╔══

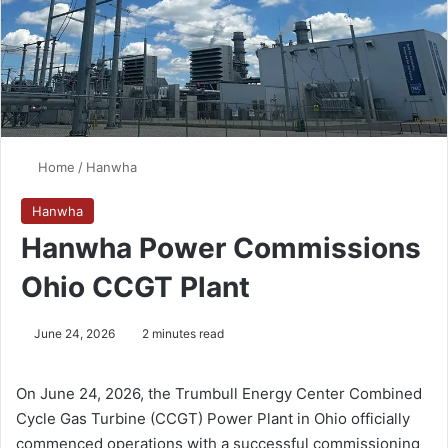
Home
/
Hanwha
Hanwha
Hanwha Power Commissions
Ohio CCGT Plant
June 24, 2026
2 minutes read
On June 24, 2026, the Trumbull Energy Center Combined
Cycle Gas Turbine (CCGT) Power Plant in Ohio officially
commenced operations with a successful commissioning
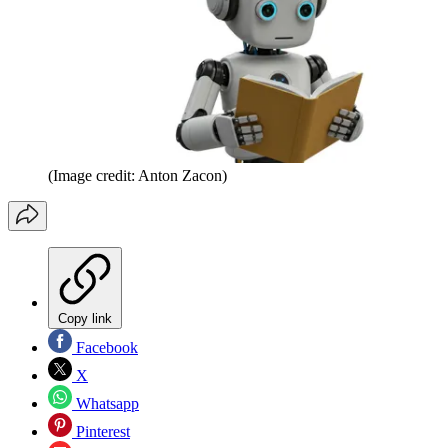
(Image credit: Anton Zacon)
Copy link
Facebook
X
Whatsapp
Pinterest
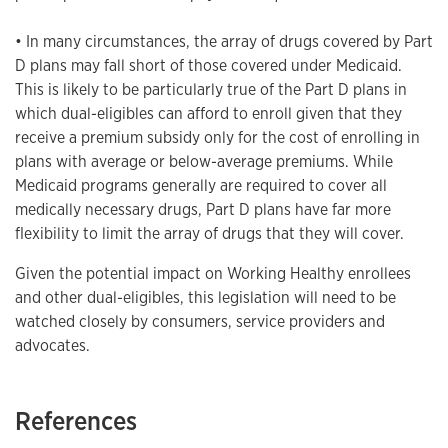
• In many circumstances, the array of drugs covered by Part
D plans may fall short of those covered under Medicaid.
This is likely to be particularly true of the Part D plans in
which dual-eligibles can afford to enroll given that they
receive a premium subsidy only for the cost of enrolling in
plans with average or below-average premiums. While
Medicaid programs generally are required to cover all
medically necessary drugs, Part D plans have far more
flexibility to limit the array of drugs that they will cover.
Given the potential impact on Working Healthy enrollees
and other dual-eligibles, this legislation will need to be
watched closely by consumers, service providers and
advocates.
References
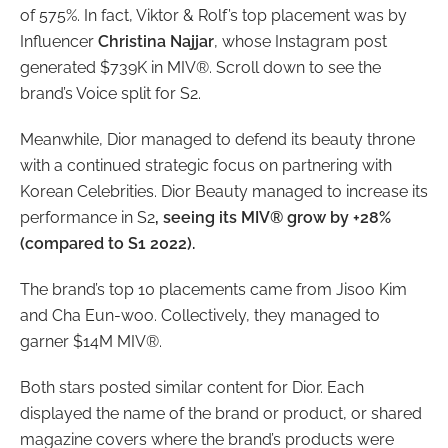
of 575%. In fact, Viktor & Rolf’s top placement was by
Influencer
Christina Najjar
, whose Instagram post
generated $739K in MIV®. Scroll down to see the
brand’s Voice split for S2.
Meanwhile, Dior managed to defend its beauty throne
with a continued strategic focus on partnering with
Korean Celebrities. Dior Beauty managed to increase its
performance in S2
, seeing its MIV® grow by +28%
(compared to S1 2022).
The brand’s top 10 placements came from Jisoo Kim
and Cha Eun-woo. Collectively, they managed to
garner $14M MIV®.
Both stars posted similar content for Dior. Each
displayed the name of the brand or product, or shared
magazine covers where the brand’s products were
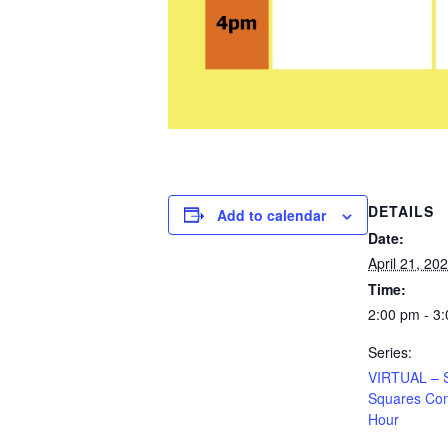
DETAILS
Add to calendar
Date:
April 21, 20
Time:
2:00 pm - 3
Series:
VIRTUAL – 
Squares Con
Hour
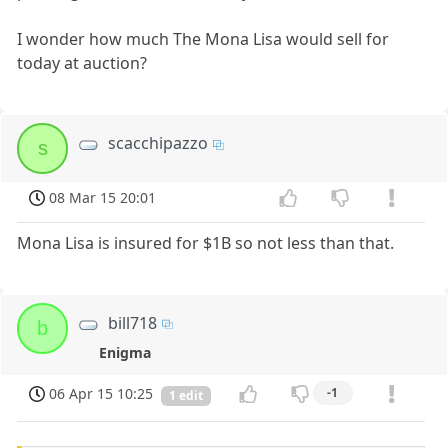
I wonder how much The Mona Lisa would sell for
today at auction?
scacchipazzo
s
08 Mar 15 20:01
Mona Lisa is insured for $1B so not less than that.
bill718
b
Enigma
06 Apr 15 10:25
-1
1 edit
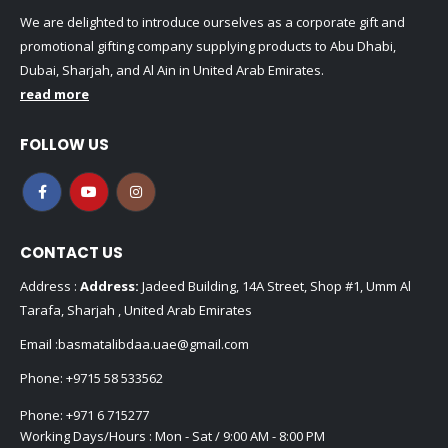
We are delighted to introduce ourselves as a corporate gift and
promotional gifting company supplying products to Abu Dhabi,
Dubai, Sharjah, and Al Ain in United Arab Emirates.
read more
FOLLOW US
CONTACT US
Address :
Address:
Jadeed Building, 14A Street, Shop #1, Umm Al
Tarafa, Sharjah , United Arab Emirates
Email :
basmatalibdaa.uae@gmail.com
Phone:
+9715 58 533562
Phone:
+971 6 715277
Working Days/Hours : Mon - Sat / 9:00 AM - 8:00 PM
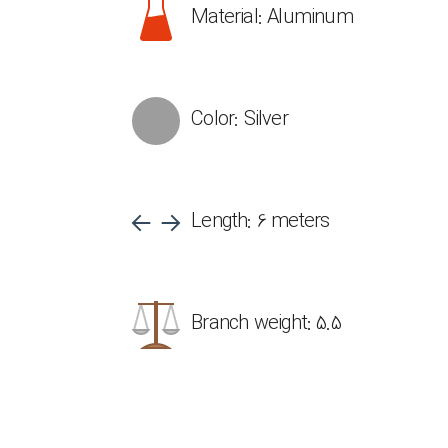
Material: Aluminum
Color: Silver
Length: 6 meters
Branch weight: 5.5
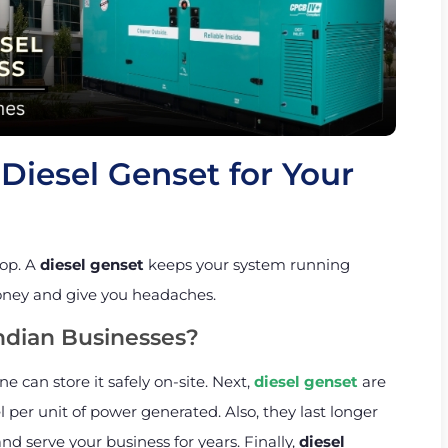
Diesel Genset for Your
top. A
diesel genset
keeps your system running
oney and give you headaches.
ndian Businesses?
ne can store it safely on-site. Next,
diesel genset
are
l per unit of power generated. Also, they last longer
d serve your business for years. Finally,
diesel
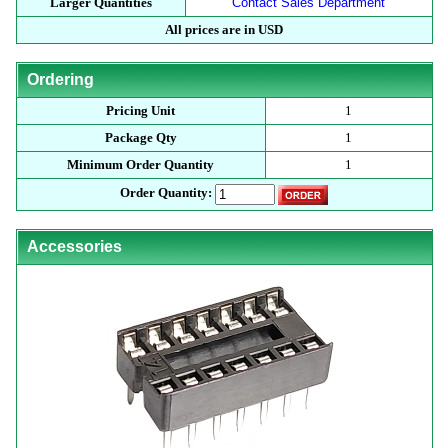
Larger Quantities
Contact Sales Department
All prices are in USD
Ordering
Pricing Unit
1
Package Qty
1
Minimum Order Quantity
1
Order Quantity:
Accessories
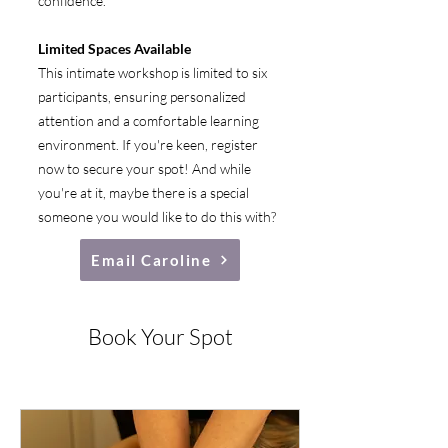
confidence.
Limited Spaces Available
This intimate workshop is limited to six
participants, ensuring personalized
attention and a comfortable learning
environment. If you're keen, register
now to secure your spot! And while
you're at it, maybe there is a special
someone you would like to do this with?
Email Caroline
Book Your Spot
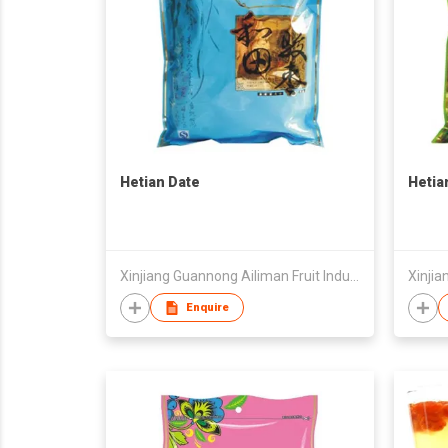
Hetian Date
Hetia
Xinjiang Guannong Ailiman Fruit Industry Co.,Ltd
Enquire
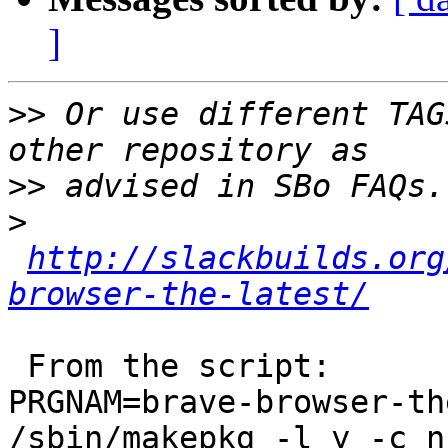
]
>>
 Or use different TAG
>>
>
http://slackbuilds.org
browser-the-latest/
 From the script:

PRGNAM=brave-browser-th
/sbin/makepkg -l y -c n 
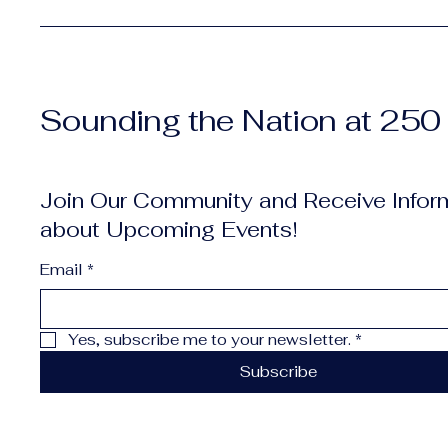
Sounding the Nation at 250
Join Our Community and Receive Infor
about Upcoming Events!
Email
*
Yes, subscribe me to your newsletter.
*
Subscribe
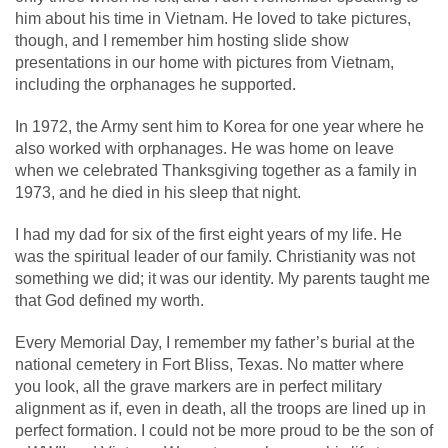
him about his time in Vietnam. He loved to take pictures,
though, and I remember him hosting slide show
presentations in our home with pictures from Vietnam,
including the orphanages he supported.
In 1972, the Army sent him to Korea for one year where he
also worked with orphanages. He was home on leave
when we celebrated Thanksgiving together as a family in
1973, and he died in his sleep that night.
I had my dad for six of the first eight years of my life. He
was the spiritual leader of our family. Christianity was not
something we did; it was our identity. My parents taught me
that God defined my worth.
Every Memorial Day, I remember my father’s burial at the
national cemetery in Fort Bliss, Texas. No matter where
you look, all the grave markers are in perfect military
alignment as if, even in death, all the troops are lined up in
perfect formation. I could not be more proud to be the son of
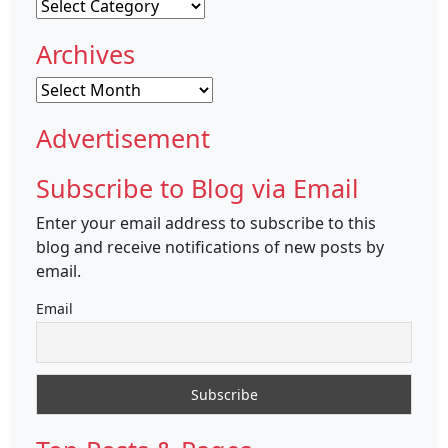
Categories
Archives
Archives
Advertisement
Subscribe to Blog via Email
Enter your email address to subscribe to this
blog and receive notifications of new posts by
email.
Email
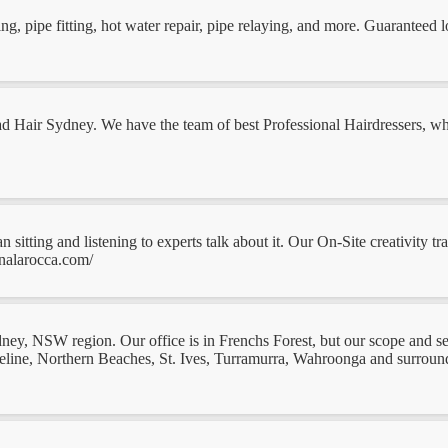
 pipe fitting, hot water repair, pipe relaying, and more. Guaranteed l
 Jad Hair Sydney. We have the team of best Professional Hairdressers,
n sitting and listening to experts talk about it. Our On-Site creativity 
nalarocca.com/
ydney, NSW region. Our office is in Frenchs Forest, but our scope and 
ine, Northern Beaches, St. Ives, Turramurra, Wahroonga and surroundi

╚══

Your copy should match the records above word for word, but without images.

Home
/
Hanwha
Hanwha
Hanwha Power Commissions
Ohio CCGT Plant
June 24, 2026
2 minutes read
On June 24, 2026, the Trumbull Energy Center Combined
Cycle Gas Turbine (CCGT) Power Plant in Ohio officially
commenced operations with a successful commissioning
(Image credit: Anton Zacon)
Copy link
Facebook
X
Whatsapp
Pinterest
• In many circumstances, the array of drugs covered by Part
D plans may fall short of those covered under Medicaid.
This is likely to be particularly true of the Part D plans in
which dual-eligibles can afford to enroll given that they
receive a premium subsidy only for the cost of enrolling in
plans with average or below-average premiums. While
Medicaid programs generally are required to cover all
medically necessary drugs, Part D plans have far more
flexibility to limit the array of drugs that they will cover.
Given the potential impact on Working Healthy enrollees
and other dual-eligibles, this legislation will need to be
watched closely by consumers, service providers and
advocates.
References
of 575%. In fact, Viktor & Rolf’s top placement was by
Influencer
Christina Najjar
, whose Instagram post
generated $739K in MIV®. Scroll down to see the
brand’s Voice split for S2.
Meanwhile, Dior managed to defend its beauty throne
with a continued strategic focus on partnering with
Korean Celebrities. Dior Beauty managed to increase its
performance in S2
, seeing its MIV® grow by +28%
(compared to S1 2022).
The brand’s top 10 placements came from Jisoo Kim
and Cha Eun-woo. Collectively, they managed to
garner $14M MIV®.
Both stars posted similar content for Dior. Each
displayed the name of the brand or product, or shared
magazine covers where the brand’s products were
DETAILS
Add to calendar
Date:
April 21, 20
Time:
2:00 pm - 3
Series:
VIRTUAL – 
Squares Con
Hour
I wonder how much The Mona Lisa would sell for
today at auction?
scacchipazzo
s
08 Mar 15 20:01
Mona Lisa is insured for $1B so not less than that.
bill718
b
Enigma
06 Apr 15 10:25
-1
1 edit
We are delighted to introduce ourselves as a corporate gift and
promotional gifting company supplying products to Abu Dhabi,
Dubai, Sharjah, and Al Ain in United Arab Emirates.
read more
FOLLOW US
CONTACT US
Address :
Address:
Jadeed Building, 14A Street, Shop #1, Umm Al
Tarafa, Sharjah , United Arab Emirates
Email :
basmatalibdaa.uae@gmail.com
Phone:
+9715 58 533562
Phone:
+971 6 715277
Working Days/Hours : Mon - Sat / 9:00 AM - 8:00 PM
Material: Aluminum
Color: Silver
Length: 6 meters
Branch weight: 5.5
Diesel Genset for Your
top. A
diesel genset
keeps your system running
oney and give you headaches.
ndian Businesses?
ne can store it safely on-site. Next,
diesel genset
are
l per unit of power generated. Also, they last longer
d serve your business for years. Finally,
diesel
Larger Quantities
Contact Sales Department
All prices are in USD
Ordering
Pricing Unit
1
Package Qty
1
Minimum Order Quantity
1
Order Quantity:
Accessories
confidence.
Limited Spaces Available
This intimate workshop is limited to six
participants, ensuring personalized
attention and a comfortable learning
environment. If you're keen, register
now to secure your spot! And while
you're at it, maybe there is a special
someone you would like to do this with?
Email Caroline
Book Your Spot
Hetian Date
Hetia
Xinjiang Guannong Ailiman Fruit Industry Co.,Ltd
Enquire
]
>>
 Or use different TAG
>>
>
http://slackbuilds.org
browser-the-latest/
 From the script:

PRGNAM=brave-browser-th
/sbin/makepkg -l y -c n 
Sounding the Nation at 250
Join Our Community and Receive Infor
about Upcoming Events!
Email
*
Yes, subscribe me to your newsletter.
*
Subscribe
him about his time in Vietnam. He loved to take pictures,
though, and I remember him hosting slide show
presentations in our home with pictures from Vietnam,
including the orphanages he supported.
In 1972, the Army sent him to Korea for one year where he
also worked with orphanages. He was home on leave
when we celebrated Thanksgiving together as a family in
1973, and he died in his sleep that night.
I had my dad for six of the first eight years of my life. He
was the spiritual leader of our family. Christianity was not
something we did; it was our identity. My parents taught me
that God defined my worth.
Every Memorial Day, I remember my father’s burial at the
national cemetery in Fort Bliss, Texas. No matter where
you look, all the grave markers are in perfect military
alignment as if, even in death, all the troops are lined up in
perfect formation. I could not be more proud to be the son of
Categories
Archives
Archives
Advertisement
Subscribe to Blog via Email
Enter your email address to subscribe to this
blog and receive notifications of new posts by
email.
Email
 pipe fitting, hot water repair, pipe relaying, and more. Guaranteed l
 Jad Hair Sydney. We have the team of best Professional Hairdressers,
n sitting and listening to experts talk about it. Our On-Site creativity 
nalarocca.com/
ydney, NSW region. Our office is in Frenchs Forest, but our scope and 
ine, Northern Beaches, St. Ives, Turramurra, Wahroonga and surroundi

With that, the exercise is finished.